Individual Details

Major William Chenoweth

(10 Jun 1760 - 16 Aug 1828)

The Chenoweth Family Site online has the following narrative on William Chenoweth:
Born in Hampshire Co., Virginia (now WV), William was the fourth and last child of William and Ruth Calvert Chenoweth. Like his two older bothers, John and Jonathan, he would serve in the Revolutionary War. William served from Virginia sometime before 1780. Though no details of this service are known, William did receive a land grant in Kentucky afterwards. Later he saw service in the Kentucky area, primarily against Indian raiders.
In March 1780, at the age of nineteen, he joined a small party of settlers at Fort Pitt planning on going to Kentucky. William's Uncle Richard had gone to Kentucky a couple of years earlier. The group was made up of Col. Isaac Cox, his wife, several other Cox families, and some Negro slaves. They rafted down the Ohio to the falls, where Louisville now stands.
This journey proved harrowing as Indians attacked them and, though William escaped, two of the party were killed. Near the mouth of the Great Kanawha river, hearing what they thought to be wild turkeys on the river bank, William, two of the Cox men and one of the slaves rowed to the bank in a canoe to replenish their food supply. As soon as they touched the shore, they were attacked by Indians who had deceived them by imitating turkey calls. The Negro slave and one of the Cox's were killed. William, unhurt, jumped into the river and swam for his life. The other Cox man escaped in the canoe, picked William up, and they made it safely back to their flatboats in the middle of the river. The bereaved party voyaged on to reach the Falls of the Ohio (now Louisville).
William joined the Militia to protect and fight for the new Kentucky settlements. Records show him on the payroll of Capt Swan's Company of Militia under Col. W. Linn in the command of General George Rodgers Clark on July 18, 1780 and again for 35 days, Oct-Nov 1782 in the Jefferson Militia activated to "repel an invasion of the enemy Indians" under Gen. Clark. On June 28, 1792, he was elected Lieutenant in the 3rd Regiment (Logan and part of Nelson Counties) and on Nov 16, 1797, he is listed as a Captain in the celebrated "Cornstalk Militia".
In the course of this he met his future wife, the widow Mary Henton, daughter of Jacob Van Meter and Letitia Strode. In the fall of 1779, the Van Meter family had begun their migration from Frederick County, Virginia to Kentucky County, Virginia. This group included their daughter Mary, her husband David Henton, and their two young children, Hester and John. During the journey David Henton accidently drowned in the Ohio River. Mary and the children continued on to Kentucky with the rest of the family. On March 1, 1781, in Jefferson Co., (which had been formed from Kentucky County in 1780), William Chenoweth was appointed administrator of the estate of David Henton. Just 7 months later he and the widow Mary married. Three years after their marriage this area became Nelson Co., as it was formed in 1784 from Jefferson. These and the other counties in the area held conventions between 1784 and 1792 to discuss statehood for Kentucky, which was passed with Virginia's blessing on 1 June 1792.

_Data excerpts_
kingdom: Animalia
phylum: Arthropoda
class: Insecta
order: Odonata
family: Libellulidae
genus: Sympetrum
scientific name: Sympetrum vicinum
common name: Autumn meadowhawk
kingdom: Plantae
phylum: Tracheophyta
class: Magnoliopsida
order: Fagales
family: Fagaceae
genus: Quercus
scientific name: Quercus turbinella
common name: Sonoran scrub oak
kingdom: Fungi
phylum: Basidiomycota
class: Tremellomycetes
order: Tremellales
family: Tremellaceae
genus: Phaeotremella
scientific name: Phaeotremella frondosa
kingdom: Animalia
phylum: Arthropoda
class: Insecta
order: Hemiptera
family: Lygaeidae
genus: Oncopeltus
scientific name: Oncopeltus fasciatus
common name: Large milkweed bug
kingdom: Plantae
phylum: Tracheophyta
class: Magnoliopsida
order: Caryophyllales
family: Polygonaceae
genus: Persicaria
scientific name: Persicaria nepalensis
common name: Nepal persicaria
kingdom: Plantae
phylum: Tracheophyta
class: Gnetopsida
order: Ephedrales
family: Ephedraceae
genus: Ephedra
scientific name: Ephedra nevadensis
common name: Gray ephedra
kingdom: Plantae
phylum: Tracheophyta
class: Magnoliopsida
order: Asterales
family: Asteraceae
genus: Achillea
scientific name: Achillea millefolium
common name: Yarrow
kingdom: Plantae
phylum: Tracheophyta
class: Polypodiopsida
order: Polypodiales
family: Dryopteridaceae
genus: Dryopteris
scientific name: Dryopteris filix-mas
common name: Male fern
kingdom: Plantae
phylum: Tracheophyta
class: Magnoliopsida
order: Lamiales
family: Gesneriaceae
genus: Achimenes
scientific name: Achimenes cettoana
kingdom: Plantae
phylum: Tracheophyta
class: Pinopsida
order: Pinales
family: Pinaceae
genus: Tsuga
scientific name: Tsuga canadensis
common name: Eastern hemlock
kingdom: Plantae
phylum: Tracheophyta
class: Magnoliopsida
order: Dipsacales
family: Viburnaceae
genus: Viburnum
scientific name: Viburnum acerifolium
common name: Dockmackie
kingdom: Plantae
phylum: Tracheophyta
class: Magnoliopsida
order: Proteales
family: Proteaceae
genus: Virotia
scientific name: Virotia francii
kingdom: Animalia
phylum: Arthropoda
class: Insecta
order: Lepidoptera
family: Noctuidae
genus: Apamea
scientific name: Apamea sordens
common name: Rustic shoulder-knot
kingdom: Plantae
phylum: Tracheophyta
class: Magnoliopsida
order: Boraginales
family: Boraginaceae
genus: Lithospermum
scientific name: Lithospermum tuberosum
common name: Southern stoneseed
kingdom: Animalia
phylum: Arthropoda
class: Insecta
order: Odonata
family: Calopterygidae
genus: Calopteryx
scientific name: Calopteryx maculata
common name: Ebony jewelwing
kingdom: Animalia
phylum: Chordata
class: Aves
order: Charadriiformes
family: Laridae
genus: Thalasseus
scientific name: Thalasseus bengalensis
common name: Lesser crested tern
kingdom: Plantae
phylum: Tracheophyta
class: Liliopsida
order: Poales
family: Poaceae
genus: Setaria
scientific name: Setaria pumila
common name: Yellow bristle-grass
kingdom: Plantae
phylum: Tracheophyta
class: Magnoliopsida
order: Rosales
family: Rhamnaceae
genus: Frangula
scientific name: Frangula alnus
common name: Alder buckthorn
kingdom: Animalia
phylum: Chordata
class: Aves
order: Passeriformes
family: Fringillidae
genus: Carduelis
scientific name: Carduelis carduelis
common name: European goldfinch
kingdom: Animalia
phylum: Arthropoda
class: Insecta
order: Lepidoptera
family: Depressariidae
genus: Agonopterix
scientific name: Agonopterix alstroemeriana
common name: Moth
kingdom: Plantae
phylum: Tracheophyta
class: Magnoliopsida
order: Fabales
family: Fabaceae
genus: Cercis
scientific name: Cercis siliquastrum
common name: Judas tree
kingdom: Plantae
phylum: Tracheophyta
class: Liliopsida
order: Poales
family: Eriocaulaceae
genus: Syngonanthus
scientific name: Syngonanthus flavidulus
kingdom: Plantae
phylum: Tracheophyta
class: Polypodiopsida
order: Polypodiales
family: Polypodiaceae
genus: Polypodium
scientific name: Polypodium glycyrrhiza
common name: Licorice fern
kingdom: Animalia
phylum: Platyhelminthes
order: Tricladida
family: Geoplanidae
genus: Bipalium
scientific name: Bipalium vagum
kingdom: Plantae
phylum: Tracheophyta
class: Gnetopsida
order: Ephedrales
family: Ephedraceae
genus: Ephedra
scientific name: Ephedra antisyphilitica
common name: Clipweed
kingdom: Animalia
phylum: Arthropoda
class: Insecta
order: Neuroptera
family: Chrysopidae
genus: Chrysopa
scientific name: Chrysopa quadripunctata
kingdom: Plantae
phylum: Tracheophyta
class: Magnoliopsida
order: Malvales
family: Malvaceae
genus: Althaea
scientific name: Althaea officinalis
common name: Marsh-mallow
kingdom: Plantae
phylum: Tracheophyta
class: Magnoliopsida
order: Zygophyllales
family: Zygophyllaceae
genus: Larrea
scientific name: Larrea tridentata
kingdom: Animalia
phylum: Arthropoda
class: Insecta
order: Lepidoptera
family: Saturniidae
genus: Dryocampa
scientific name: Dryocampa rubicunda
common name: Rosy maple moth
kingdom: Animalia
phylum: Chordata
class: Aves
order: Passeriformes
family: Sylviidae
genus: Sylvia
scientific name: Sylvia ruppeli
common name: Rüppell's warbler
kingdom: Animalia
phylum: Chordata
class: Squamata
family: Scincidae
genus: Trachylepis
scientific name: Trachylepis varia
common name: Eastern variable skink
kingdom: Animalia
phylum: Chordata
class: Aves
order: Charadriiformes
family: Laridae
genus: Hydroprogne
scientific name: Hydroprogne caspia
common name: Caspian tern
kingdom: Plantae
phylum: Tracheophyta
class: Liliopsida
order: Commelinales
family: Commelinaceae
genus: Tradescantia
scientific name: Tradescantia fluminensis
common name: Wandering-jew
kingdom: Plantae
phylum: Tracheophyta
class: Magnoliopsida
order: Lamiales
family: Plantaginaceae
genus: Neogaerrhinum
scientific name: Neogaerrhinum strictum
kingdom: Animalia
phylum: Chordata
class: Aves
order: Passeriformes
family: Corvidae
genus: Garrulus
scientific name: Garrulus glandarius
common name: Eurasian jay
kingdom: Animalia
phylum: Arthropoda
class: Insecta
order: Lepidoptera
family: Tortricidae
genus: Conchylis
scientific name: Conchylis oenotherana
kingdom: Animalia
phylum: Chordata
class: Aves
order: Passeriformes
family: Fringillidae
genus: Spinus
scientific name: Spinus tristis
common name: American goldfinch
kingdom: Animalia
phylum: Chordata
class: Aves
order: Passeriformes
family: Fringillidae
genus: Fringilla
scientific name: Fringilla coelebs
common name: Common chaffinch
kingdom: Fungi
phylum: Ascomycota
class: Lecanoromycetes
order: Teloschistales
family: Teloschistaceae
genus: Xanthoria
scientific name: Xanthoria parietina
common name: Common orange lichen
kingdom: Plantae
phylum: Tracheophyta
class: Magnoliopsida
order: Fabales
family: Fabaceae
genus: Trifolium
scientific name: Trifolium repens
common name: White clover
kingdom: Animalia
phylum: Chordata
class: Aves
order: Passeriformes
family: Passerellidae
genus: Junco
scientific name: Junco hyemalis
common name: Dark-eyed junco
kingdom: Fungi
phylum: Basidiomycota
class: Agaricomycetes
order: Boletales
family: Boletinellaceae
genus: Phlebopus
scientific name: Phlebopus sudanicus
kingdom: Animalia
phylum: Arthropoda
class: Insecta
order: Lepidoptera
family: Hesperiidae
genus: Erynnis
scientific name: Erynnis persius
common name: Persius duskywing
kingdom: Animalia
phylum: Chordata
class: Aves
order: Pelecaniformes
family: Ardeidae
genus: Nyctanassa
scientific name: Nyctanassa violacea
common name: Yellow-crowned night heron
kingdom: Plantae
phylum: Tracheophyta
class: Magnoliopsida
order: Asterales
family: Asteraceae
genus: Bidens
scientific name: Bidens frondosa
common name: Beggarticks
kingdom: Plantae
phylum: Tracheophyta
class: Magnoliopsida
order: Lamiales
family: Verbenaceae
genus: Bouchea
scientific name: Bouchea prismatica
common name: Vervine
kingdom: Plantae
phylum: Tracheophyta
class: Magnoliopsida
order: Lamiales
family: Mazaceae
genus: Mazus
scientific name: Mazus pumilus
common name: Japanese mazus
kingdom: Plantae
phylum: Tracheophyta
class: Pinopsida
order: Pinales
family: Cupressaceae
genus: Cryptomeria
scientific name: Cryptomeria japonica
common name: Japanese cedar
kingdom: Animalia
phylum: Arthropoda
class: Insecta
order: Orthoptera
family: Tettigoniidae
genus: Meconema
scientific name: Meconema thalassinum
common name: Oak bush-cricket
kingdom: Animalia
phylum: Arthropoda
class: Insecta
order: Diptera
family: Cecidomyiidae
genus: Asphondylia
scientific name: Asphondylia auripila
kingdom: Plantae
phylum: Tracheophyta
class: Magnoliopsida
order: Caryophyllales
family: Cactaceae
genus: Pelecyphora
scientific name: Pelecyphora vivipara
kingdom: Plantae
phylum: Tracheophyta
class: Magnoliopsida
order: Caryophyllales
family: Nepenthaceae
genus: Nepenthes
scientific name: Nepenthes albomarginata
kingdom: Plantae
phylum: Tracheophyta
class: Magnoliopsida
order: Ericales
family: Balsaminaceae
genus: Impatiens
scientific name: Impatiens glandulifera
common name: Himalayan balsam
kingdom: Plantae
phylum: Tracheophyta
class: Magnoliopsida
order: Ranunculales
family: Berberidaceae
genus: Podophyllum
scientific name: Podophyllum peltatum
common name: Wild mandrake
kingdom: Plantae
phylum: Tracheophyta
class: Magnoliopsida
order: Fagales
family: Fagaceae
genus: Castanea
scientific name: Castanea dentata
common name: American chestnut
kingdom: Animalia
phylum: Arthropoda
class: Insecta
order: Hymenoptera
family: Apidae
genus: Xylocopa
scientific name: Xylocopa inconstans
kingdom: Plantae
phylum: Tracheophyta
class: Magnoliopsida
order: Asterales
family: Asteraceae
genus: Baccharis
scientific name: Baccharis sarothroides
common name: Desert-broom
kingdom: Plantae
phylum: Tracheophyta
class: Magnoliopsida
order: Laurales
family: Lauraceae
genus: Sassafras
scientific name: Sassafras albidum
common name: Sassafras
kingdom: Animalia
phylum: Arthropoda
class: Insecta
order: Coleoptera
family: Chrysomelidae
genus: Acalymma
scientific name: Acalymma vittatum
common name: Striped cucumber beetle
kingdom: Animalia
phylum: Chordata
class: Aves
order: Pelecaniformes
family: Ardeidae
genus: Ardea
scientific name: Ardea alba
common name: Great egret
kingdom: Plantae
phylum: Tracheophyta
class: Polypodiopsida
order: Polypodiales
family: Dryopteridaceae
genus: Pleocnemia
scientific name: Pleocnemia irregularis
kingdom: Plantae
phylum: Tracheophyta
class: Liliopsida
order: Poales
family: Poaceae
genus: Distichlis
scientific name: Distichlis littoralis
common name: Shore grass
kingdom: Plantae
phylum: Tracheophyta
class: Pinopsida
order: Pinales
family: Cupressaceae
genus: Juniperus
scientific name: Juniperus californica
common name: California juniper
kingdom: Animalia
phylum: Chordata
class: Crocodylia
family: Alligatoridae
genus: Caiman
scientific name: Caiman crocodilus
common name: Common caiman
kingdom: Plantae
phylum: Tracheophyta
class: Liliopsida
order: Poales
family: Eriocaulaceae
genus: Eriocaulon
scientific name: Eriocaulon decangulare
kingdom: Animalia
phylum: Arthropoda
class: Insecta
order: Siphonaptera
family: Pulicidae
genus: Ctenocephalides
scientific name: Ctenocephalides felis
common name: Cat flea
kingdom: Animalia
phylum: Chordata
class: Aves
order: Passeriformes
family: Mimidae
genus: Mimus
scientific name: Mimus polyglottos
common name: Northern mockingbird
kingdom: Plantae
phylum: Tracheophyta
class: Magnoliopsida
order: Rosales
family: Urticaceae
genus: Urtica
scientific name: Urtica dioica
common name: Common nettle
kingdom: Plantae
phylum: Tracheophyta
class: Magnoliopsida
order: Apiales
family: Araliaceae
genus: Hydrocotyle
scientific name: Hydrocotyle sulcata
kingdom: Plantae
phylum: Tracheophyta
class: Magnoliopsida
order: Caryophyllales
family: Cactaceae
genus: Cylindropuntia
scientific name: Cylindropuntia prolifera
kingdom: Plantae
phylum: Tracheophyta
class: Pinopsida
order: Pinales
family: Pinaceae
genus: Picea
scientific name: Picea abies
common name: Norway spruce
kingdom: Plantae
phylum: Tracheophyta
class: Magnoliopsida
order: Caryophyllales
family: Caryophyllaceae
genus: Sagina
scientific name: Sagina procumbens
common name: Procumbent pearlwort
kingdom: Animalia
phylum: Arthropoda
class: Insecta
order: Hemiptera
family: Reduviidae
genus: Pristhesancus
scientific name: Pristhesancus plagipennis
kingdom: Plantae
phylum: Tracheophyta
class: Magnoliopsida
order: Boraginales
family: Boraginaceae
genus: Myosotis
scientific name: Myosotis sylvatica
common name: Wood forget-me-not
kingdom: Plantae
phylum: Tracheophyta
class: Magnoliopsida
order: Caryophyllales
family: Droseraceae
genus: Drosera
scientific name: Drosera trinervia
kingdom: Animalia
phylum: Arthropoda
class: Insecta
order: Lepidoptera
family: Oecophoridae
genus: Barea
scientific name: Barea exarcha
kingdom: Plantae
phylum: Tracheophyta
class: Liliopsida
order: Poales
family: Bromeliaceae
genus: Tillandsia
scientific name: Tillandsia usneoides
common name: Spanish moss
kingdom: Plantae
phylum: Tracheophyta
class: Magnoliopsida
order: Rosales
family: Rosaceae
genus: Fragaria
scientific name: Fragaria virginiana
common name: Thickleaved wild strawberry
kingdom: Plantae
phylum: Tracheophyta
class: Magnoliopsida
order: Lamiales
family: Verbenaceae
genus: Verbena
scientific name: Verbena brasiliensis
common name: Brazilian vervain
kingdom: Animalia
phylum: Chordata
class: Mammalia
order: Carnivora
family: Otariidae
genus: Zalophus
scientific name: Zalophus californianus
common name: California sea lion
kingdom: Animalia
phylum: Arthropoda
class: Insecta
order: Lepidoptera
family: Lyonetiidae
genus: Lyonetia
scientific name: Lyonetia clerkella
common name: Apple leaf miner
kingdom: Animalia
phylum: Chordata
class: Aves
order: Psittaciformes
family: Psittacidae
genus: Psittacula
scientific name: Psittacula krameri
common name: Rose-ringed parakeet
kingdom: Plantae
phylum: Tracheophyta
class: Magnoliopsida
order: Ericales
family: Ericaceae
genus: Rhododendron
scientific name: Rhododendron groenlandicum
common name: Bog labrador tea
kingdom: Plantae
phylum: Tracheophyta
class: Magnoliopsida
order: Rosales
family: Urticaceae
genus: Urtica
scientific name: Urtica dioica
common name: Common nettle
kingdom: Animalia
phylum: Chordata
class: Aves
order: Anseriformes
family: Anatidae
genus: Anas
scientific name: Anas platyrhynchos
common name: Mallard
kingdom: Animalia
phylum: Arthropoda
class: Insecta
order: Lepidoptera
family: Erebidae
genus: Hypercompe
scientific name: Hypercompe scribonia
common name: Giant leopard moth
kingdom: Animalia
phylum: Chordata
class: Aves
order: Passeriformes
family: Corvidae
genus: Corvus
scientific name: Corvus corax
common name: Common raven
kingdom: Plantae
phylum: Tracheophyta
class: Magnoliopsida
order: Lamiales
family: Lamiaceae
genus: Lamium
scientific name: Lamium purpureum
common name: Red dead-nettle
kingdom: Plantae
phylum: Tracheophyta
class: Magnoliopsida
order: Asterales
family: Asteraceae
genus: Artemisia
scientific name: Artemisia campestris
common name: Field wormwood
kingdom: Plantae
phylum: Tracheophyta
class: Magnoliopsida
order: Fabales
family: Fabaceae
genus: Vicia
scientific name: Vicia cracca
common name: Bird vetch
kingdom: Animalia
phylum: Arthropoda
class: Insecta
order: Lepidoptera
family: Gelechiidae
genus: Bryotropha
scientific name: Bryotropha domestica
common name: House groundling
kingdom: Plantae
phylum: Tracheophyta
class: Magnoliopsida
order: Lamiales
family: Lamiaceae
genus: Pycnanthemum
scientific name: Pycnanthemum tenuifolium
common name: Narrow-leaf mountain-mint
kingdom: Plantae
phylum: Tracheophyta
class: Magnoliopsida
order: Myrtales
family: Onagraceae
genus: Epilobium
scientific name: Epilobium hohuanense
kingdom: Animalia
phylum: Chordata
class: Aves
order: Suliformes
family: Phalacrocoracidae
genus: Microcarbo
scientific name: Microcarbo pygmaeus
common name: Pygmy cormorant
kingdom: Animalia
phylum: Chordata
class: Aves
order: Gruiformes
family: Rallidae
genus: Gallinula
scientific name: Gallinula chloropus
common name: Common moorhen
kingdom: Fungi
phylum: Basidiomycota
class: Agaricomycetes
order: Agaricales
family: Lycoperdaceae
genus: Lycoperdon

_Exercise instructions_
1. Answer these questions from the William Chenoweth biography:
(a) Which river did the settlers raft down to reach the falls?
(b) On what date was William elected Lieutenant in the 3rd Regiment?
(c) How did David Henton die?
2. Resume the William Chenoweth biography, starting right after its final sentence about Kentucky statehood.
The listing comes from a separate source, unrelated to the William Chenoweth biography.

_Answers to the exercise_
1.
(a) The Ohio River.
(b) June 28, 1792.
(c) He accidentally drowned in the Ohio River during the journey.

2.
William and Mary's lives centered around his land claim in Nelson Co., near Cox's station and near present day Deatsville. A few years after their marriage in the late 1790s they built a grand stone house on their farm there. This house stood into the 1960s until a fire burned it down. The ruins are still there. The records of Logan Co., Ky indicate that William sold 400 acres of land there on August 3, 1796. They would remain on their farm in Nelson Co. and raise eight children to adulthood.
William died in Nelson County at the age of 68. Mary outlived him by four years, dying at age 76. They are buried in the cemetery of Wilson Creek Baptist Church near Deatsville, on ground that William gave to the church when it organized there in 1801. The graves of William and Mary are well preserved and marked with stones. Their graves are still there, but the church moved and was renamed the New Salem Baptist Church, and is now located on the Deatsville-Lenore road, about midway between the two towns. A plaque above the pulpit in the new church bears the names of William and Mary along with 6 other founders of the original church. In 1982, a new memorial monument located in the cemetery grounds of the new church was dedicated to the memory of William and Mary Chenoweth.


Events

Birth10 Jun 1760Hampshire, Virginia, United States
Marriage4 Oct 1781Jefferson, Virginia, United States - Mary M. "Polly" Van Meter
Census (family)1810Nelson, Kentucky, United States - Mary M. "Polly" Van Meter
Census (family)1820Bardstown, Nelson, Kentucky, United States - Mary M. "Polly" Van Meter
Will15 Apr 1828Nelson, Kentucky, United States
Death16 Aug 1828Near, Deatsville, Nelson, Kentucky, United States
BurialWilson Creek Baptist Church Cemetery, Deatsville, Nelson, Kentucky, United States

Families

SpouseMary M. "Polly" Van Meter (1757 - 1832)
ChildWilliam Chenoweth Jr. (1782 - 1805)
ChildJacob Van Meter Chenoweth (1784 - 1851)
ChildAbraham Chenoweth (1785 - 1861)
ChildIsaac Calvert Chenoweth (1788 - 1858)
ChildMiles Hart Chenoweth (1791 - 1845)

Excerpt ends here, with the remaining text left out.